Would you copy out each line of the records below that includes the word "técnica"?

[Collected data]
▬▬▬▬▬▬▬▬▬▬
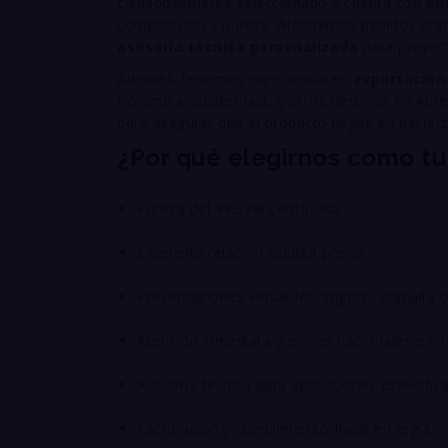
cuidadosamente seleccionado y cuenta con
an
composición y pureza. Atendemos pedidos gran
asesoría técnica personalizada
para proyect
Además, tenemos experiencia en
exportación
Colombia, Guatemala, y otros destinos en Amé
para asegurar que el producto llegue en perfec
¿Por qué elegirnos como t
Pureza del 99.93% certificada
Excelente relación calidad-precio
Presentaciones versátiles: lingote, granalla 
Atención inmediata y envíos nacionales e in
Asesoría técnica para aplicaciones específic
Facturación y cumplimiento fiscal en regla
▬▬▬▬▬▬▬▬▬▬
* [TASK ANSWER]
asesoría técnica personalizada
Asesoría técnica para aplicaciones específic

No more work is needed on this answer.